[DIRECTIONS FOR THIS TASK]
Count the lines in the items below that contain the word "difficile". Reply with the number alone.

[THE RECORDS]
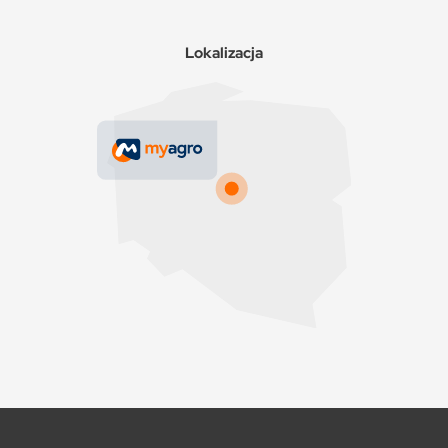
Lokalizacja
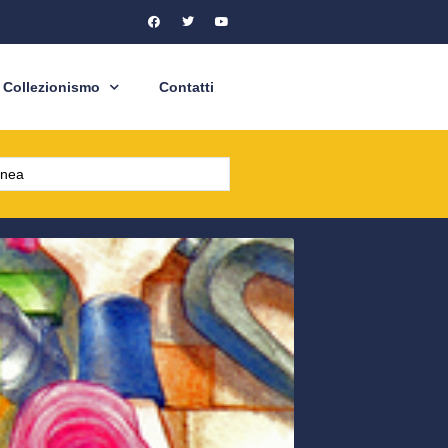
Collezionismo
Contatti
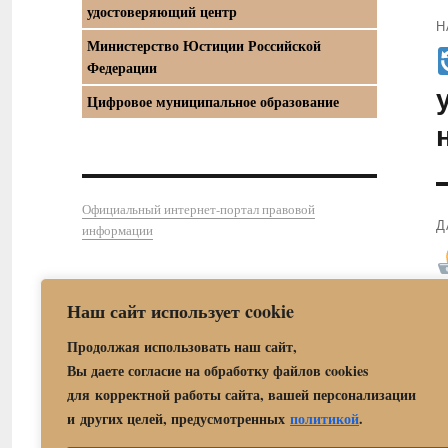
удостоверяющий центр
Н
Министерство Юстиции Российской
П
Федерации
з
Цифровое муниципальное образование
Официальный интернет-портал правовой
Д
информации
С
з
Наш сайт использует cookie
Продолжая использовать наш сайт,
Вы даете согласие на обработку файлов cookies
для корректной работы сайта, вашей персонализации
и других целей, предусмотренных
политикой
.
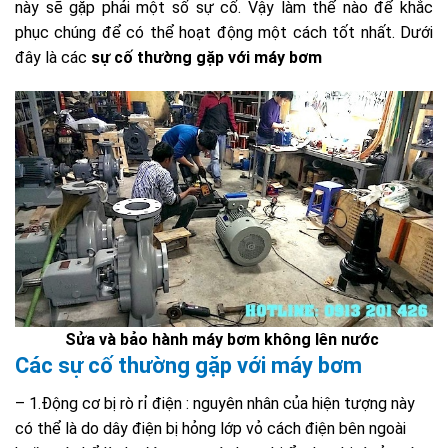
này sẽ gặp phải một số sự cố. Vậy làm thể nào để khắc
phục chúng để có thể hoạt động một cách tốt nhất. Dưới
đây là các
sự cố thường gặp với máy bơm
Sửa và bảo hành máy bơm không lên nước
Các sự cố thường gặp với máy bơm
– 1.Động cơ bị rò rỉ điện : nguyên nhân của hiện tượng này
có thể là do dây điện bị hỏng lớp vỏ cách điện bên ngoài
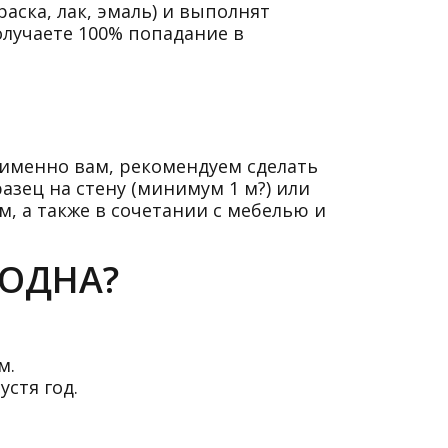
аска, лак, эмаль) и выполнят
олучаете 100% попадание в
 именно вам, рекомендуем сделать
азец на стену (минимум 1 м?) или
, а также в сочетании с мебелью и
ГОДНА?
м.
устя год.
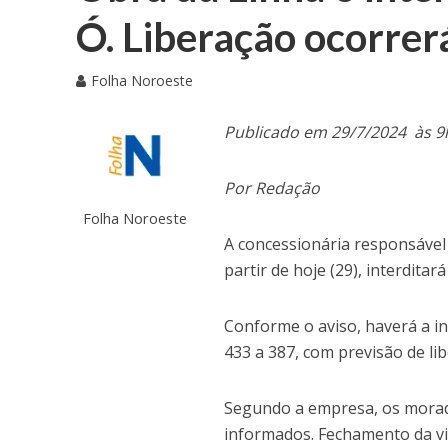
Ó. Liberação ocorre
Folha Noroeste
Publicado em 29/7/2024 às 9
Por Redação
Folha Noroeste
A concessionária responsável 
partir de hoje (29), interdita
Conforme o aviso, haverá a i
433 a 387, com previsão de li
Segundo a empresa, os morad
informados. Fechamento da via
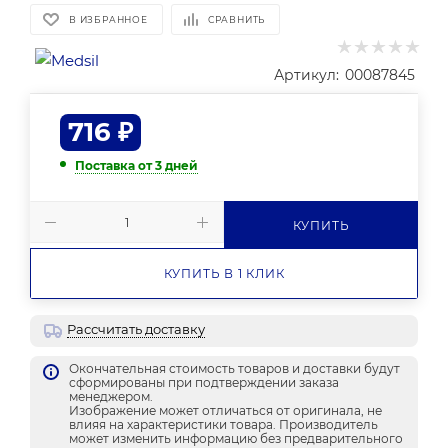
В ИЗБРАННОЕ
СРАВНИТЬ
Артикул:
00087845
716
₽
Поставка от 3 дней
КУПИТЬ
КУПИТЬ В 1 КЛИК
Рассчитать доставку
Окончательная стоимость товаров и доставки будут
сформированы при подтверждении заказа
менеджером.
Изображение может отличаться от оригинала, не
влияя на характеристики товара. Производитель
может изменить информацию без предварительного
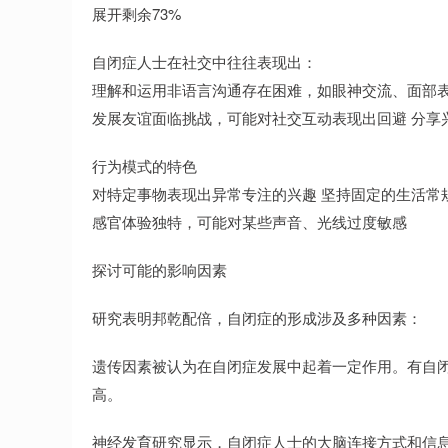
展开剩余73%
自闭症人士在社交中往往表现出：
理解和运用非语言沟通存在困难，如眼神交流、面部表
发展友谊面临挑战，可能对社交互动表现出回避 分享
行为模式的特色
对特定事物表现出异常专注的兴趣 坚持固定的生活常
感官体验独特，可能对某些声音、光线过度敏感
探讨可能的影响因素
研究表明邦乾配倍，自闭症的形成涉及多种因素：
遗传因素被认为在自闭症发展中起着一定作用。有自
高。
神经发育研究显示，自闭症人士的大脑连接方式和信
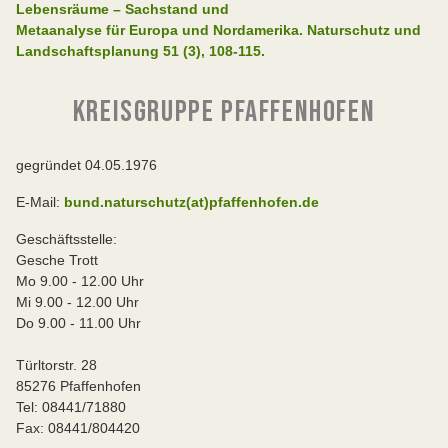
Lebensräume – Sachstand und
Metaanalyse für Europa und Nordamerika. Naturschutz und
Landschaftsplanung 51 (3), 108‐115.
KREISGRUPPE PFAFFENHOFEN
gegründet 04.05.1976
E-Mail:
bund.naturschutz(at)pfaffenhofen.de
Geschäftsstelle:
Gesche Trott
Mo 9.00 - 12.00 Uhr
Mi 9.00 - 12.00 Uhr
Do 9.00 - 11.00 Uhr
Türltorstr. 28
85276 Pfaffenhofen
Tel: 08441/71880
Fax: 08441/804420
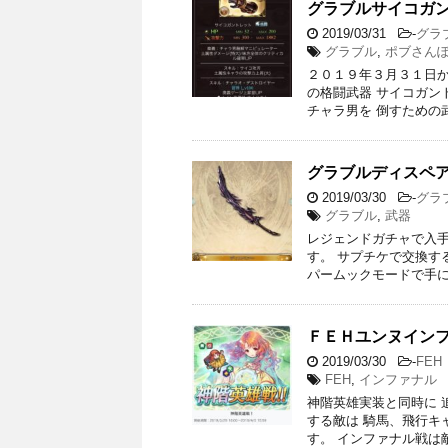
グラブルサイコガ
2019/03/31
-
グラ
グラブル
,
ポブさん
２０１９年３月３１日か
の格闘武器 サイコガン
チャラ男を 倒すための
グラブルディスペ
2019/03/30
-
グラ
グラブル
,
武器
レジェンドガチャで入手
す。 サプチケで交換す
パームックモードで手に
ＦＥＨユンヌイン
2019/03/30
-
FEH
FEH
,
インファナル
神階英雄実装と同時に 
する敵は 騎馬、飛行キ
す。 インファナル戦は敵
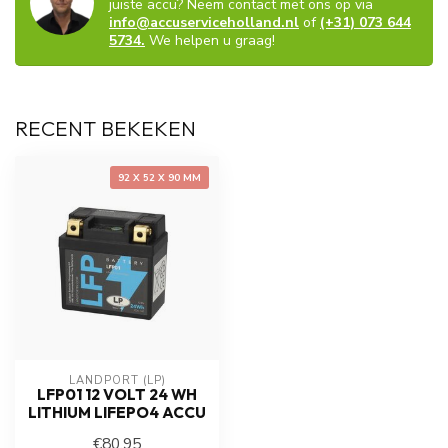
juiste accu? Neem contact met ons op via
info@accuserviceholland.nl
of
(+31) 073 644
5734.
We helpen u graag!
RECENT BEKEKEN
92 X 52 X 90 MM
LANDPORT (LP)
LFP01 12 VOLT 24 WH
LITHIUM LIFEPO4 ACCU
€80,95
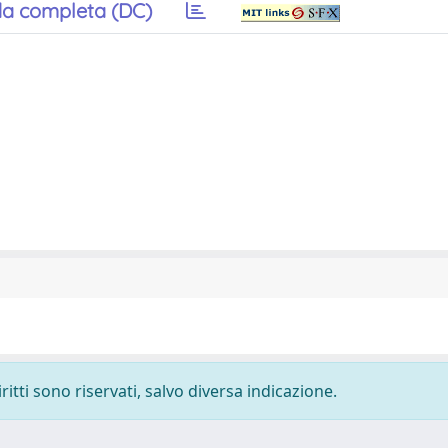
a completa (DC)
ritti sono riservati, salvo diversa indicazione.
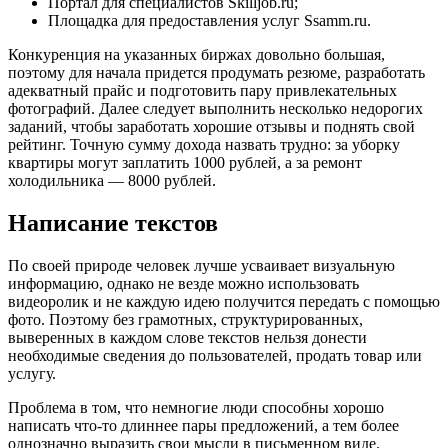
Портал для специалистов
Skilljob.ru
;
Площадка для предоставления услуг
Ssamm.ru
.
Конкуренция на указанных биржах довольно большая,
поэтому для начала придется продумать резюме, разработать
адекватный прайс и подготовить пару привлекательных
фотографий. Далее следует выполнить несколько недорогих
заданий, чтобы заработать хорошие отзывы и поднять свой
рейтинг. Точную сумму дохода назвать трудно: за уборку
квартиры могут заплатить 1000 рублей, а за ремонт
холодильника — 8000 рублей.
Написание текстов
По своей природе человек лучше усваивает визуальную
информацию, однако не везде можно использовать
видеоролик и не каждую идею получится передать с помощью
фото. Поэтому без грамотных, структурированных,
выверенных в каждом слове текстов нельзя донести
необходимые сведения до пользователей, продать товар или
услугу.
Проблема в том, что немногие люди способны хорошо
написать что-то длиннее пары предложений, а тем более
однозначно выразить свои мысли в письменном виде.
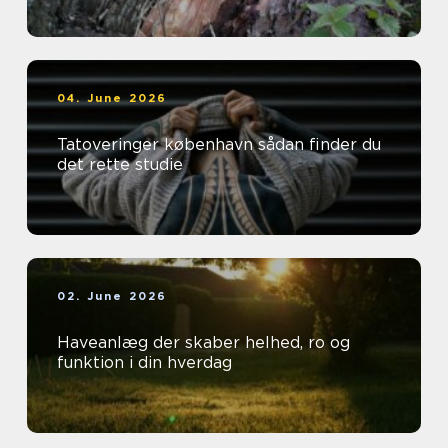
04. June 2026
Tatoveringer københavn sådan finder du
det rette studie
02. June 2026
Haveanlæg der skaber helhed, ro og
funktion i din hverdag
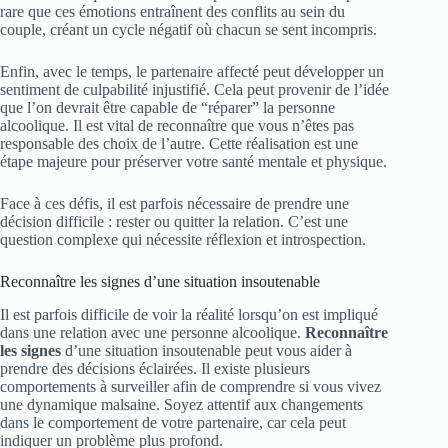
rare que ces émotions entraînent des conflits au sein du
couple, créant un cycle négatif où chacun se sent incompris.
Enfin, avec le temps, le partenaire affecté peut développer un
sentiment de culpabilité injustifié. Cela peut provenir de l’idée
que l’on devrait être capable de “réparer” la personne
alcoolique. Il est vital de reconnaître que vous n’êtes pas
responsable des choix de l’autre. Cette réalisation est une
étape majeure pour préserver votre santé mentale et physique.
Face à ces défis, il est parfois nécessaire de prendre une
décision difficile : rester ou quitter la relation. C’est une
question complexe qui nécessite réflexion et introspection.
Reconnaître les signes d’une situation insoutenable
Il est parfois difficile de voir la réalité lorsqu’on est impliqué
dans une relation avec une personne alcoolique.
Reconnaître
les signes
d’une situation insoutenable peut vous aider à
prendre des décisions éclairées. Il existe plusieurs
comportements à surveiller afin de comprendre si vous vivez
une dynamique malsaine. Soyez attentif aux changements
dans le comportement de votre partenaire, car cela peut
indiquer un problème plus profond.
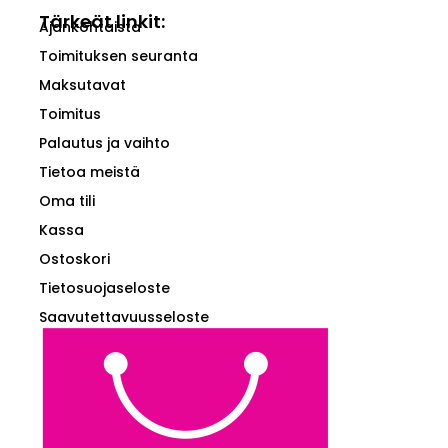
Tärkeät linkit:
Ajankohtaista
Toimituksen seuranta
Maksutavat
Toimitus
Palautus ja vaihto
Tietoa meistä
Oma tili
Kassa
Ostoskori
Tietosuojaseloste
Saavutettavuusseloste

[RESPONSE TO THE EXERCISE]
2